------ Records supplied

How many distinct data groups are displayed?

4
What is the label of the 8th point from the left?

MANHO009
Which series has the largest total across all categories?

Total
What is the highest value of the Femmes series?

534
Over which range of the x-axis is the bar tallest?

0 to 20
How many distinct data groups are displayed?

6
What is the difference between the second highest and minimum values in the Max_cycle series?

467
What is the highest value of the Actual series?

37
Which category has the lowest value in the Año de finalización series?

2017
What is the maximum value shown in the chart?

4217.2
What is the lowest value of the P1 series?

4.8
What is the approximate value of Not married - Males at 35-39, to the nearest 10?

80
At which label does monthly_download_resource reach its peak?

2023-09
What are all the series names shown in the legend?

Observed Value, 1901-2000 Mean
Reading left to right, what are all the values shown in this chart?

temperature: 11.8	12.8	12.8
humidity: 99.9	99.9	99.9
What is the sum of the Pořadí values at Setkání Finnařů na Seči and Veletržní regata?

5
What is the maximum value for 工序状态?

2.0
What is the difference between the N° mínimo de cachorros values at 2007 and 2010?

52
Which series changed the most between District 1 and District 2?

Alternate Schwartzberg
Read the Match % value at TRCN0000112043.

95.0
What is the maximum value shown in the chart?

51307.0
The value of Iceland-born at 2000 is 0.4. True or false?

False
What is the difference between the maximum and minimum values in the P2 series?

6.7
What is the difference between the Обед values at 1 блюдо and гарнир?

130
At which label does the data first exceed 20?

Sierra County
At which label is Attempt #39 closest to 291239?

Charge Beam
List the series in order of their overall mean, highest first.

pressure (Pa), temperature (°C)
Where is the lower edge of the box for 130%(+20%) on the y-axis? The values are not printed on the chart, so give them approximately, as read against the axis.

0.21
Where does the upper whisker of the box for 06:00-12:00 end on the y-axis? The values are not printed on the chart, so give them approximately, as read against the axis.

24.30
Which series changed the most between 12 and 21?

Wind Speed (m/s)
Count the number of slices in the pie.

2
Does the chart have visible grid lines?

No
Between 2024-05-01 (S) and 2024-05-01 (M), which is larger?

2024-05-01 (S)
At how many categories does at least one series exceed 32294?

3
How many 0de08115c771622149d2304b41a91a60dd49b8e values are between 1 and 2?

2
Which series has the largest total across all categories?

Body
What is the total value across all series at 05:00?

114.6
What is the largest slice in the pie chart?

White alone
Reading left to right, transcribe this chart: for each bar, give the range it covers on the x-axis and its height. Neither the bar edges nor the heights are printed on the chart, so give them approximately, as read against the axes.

------------

Pull out each line above that contains the word "many". Case counts.

How many distinct data groups are displayed?
How many distinct data groups are displayed?
At how many categories does at least one series exceed 32294?
How many 0de08115c771622149d2304b41a91a60dd49b8e values are between 1 and 2?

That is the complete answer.